O último aperto durou um pouco mais e doeu sua primeira dor física. Quebrou de vez os ossos e fez morta e cremada a pequena esperança que tinha nas correções futuras da ciência médica. E doeu tão fundo, que seu cromossomo mais sarcástico teve de segurar pelos ombros o seu cromossomo mais lírico que queria meter, na vontade do menino, o suicídio para dali a pouco. Foram catorze anos nessa luta dos dois poderosos cromossomos Noelenses. Luta de titãs, da qual, pela força, não haveria vencedor. E não houve. Mas o lírico deu de ombros e se recolheu na solidão com um imenso tanto faz. O sarcástico adversário amigo piscou-lhe cumplicidade e grudou-se nas vontades do menino que lhe entregou, naquele momento, a alma ferida: “Dessa massa toda quebrada há de se formar boca muito melhor ajustada às coxas das passistas. Terei trabalho para convencê-las de que beleza aqui não verão, mas vai ser tal o idílio que botarei nas suas partes, que minha fama vai correr a noite e toda mulher do Rio de Janeiro vai querer em mim o amante secreto”.

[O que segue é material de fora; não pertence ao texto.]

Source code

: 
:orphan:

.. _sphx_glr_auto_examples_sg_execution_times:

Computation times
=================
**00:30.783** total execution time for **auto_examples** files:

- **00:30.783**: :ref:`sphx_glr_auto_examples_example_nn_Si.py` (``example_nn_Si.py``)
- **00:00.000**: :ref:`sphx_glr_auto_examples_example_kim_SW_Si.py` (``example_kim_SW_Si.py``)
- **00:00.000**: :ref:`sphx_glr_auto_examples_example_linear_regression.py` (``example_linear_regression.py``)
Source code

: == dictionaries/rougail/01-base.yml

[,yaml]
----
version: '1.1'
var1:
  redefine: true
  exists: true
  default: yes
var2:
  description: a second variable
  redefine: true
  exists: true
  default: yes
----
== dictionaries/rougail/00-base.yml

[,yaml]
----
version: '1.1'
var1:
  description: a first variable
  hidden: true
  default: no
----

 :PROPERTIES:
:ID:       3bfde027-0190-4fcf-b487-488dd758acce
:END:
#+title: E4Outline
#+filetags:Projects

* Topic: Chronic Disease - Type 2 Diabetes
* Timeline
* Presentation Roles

Se somarmos os onze, os nove e os catorze anos dos três momentos do fórceps que deu Noel Rosa à lua, tudo se explica. Nasceu com trinta e quatro! Nos vinte e seis com que nos presenteou, foi parceiro gaiato do cromossomo sarcástico e do cromossomo lírico. Fez canções de humor refinado e de tristeza sem excesso. E não podia – nem nós merecíamos – passar mais tempo conosco.
Foi embora, na verdade, aos sessenta.